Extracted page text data
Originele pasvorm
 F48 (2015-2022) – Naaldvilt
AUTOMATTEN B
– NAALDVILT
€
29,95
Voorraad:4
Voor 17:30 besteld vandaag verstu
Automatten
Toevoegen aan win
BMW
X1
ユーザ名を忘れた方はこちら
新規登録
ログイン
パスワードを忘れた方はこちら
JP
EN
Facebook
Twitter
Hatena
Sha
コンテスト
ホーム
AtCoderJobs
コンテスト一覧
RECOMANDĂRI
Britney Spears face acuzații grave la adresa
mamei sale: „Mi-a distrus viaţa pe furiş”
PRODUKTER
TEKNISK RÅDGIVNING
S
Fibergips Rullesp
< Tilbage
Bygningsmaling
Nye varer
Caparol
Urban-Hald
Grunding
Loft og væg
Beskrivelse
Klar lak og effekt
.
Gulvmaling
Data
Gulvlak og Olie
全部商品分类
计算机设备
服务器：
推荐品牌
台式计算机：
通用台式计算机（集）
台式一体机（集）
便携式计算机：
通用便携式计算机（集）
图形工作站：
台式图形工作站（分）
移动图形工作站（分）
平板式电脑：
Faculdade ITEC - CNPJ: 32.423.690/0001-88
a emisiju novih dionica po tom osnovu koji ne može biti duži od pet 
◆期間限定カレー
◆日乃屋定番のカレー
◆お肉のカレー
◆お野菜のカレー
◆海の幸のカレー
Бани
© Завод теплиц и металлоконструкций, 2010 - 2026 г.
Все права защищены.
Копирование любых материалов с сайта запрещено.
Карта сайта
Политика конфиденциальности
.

*Exercise prompt*:
Reproduce every line of the rows above verbatim, preserving their original order.

*Result of the exercise*:
Originele pasvorm
 F48 (2015-2022) – Naaldvilt
AUTOMATTEN B
– NAALDVILT
€
29,95
Voorraad:4
Voor 17:30 besteld vandaag verstu
Automatten
Toevoegen aan win
BMW
X1
ユーザ名を忘れた方はこちら
新規登録
ログイン
パスワードを忘れた方はこちら
JP
EN
Facebook
Twitter
Hatena
Sha
コンテスト
ホーム
AtCoderJobs
コンテスト一覧
RECOMANDĂRI
Britney Spears face acuzații grave la adresa
mamei sale: „Mi-a distrus viaţa pe furiş”
PRODUKTER
TEKNISK RÅDGIVNING
S
Fibergips Rullesp
< Tilbage
Bygningsmaling
Nye varer
Caparol
Urban-Hald
Grunding
Loft og væg
Beskrivelse
Klar lak og effekt
.
Gulvmaling
Data
Gulvlak og Olie
全部商品分类
计算机设备
服务器：
推荐品牌
台式计算机：
通用台式计算机（集）
台式一体机（集）
便携式计算机：
通用便携式计算机（集）
图形工作站：
台式图形工作站（分）
移动图形工作站（分）
平板式电脑：
Faculdade ITEC - CNPJ: 32.423.690/0001-88
a emisiju novih dionica po tom osnovu koji ne može biti duži od pet 
◆期間限定カレー
◆日乃屋定番のカレー
◆お肉のカレー
◆お野菜のカレー
◆海の幸のカレー
Бани
© Завод теплиц и металлоконструкций, 2010 - 2026 г.
Все права защищены.
Копирование любых материалов с сайта запрещено.
Карта сайта
Политика конфиденциальности
.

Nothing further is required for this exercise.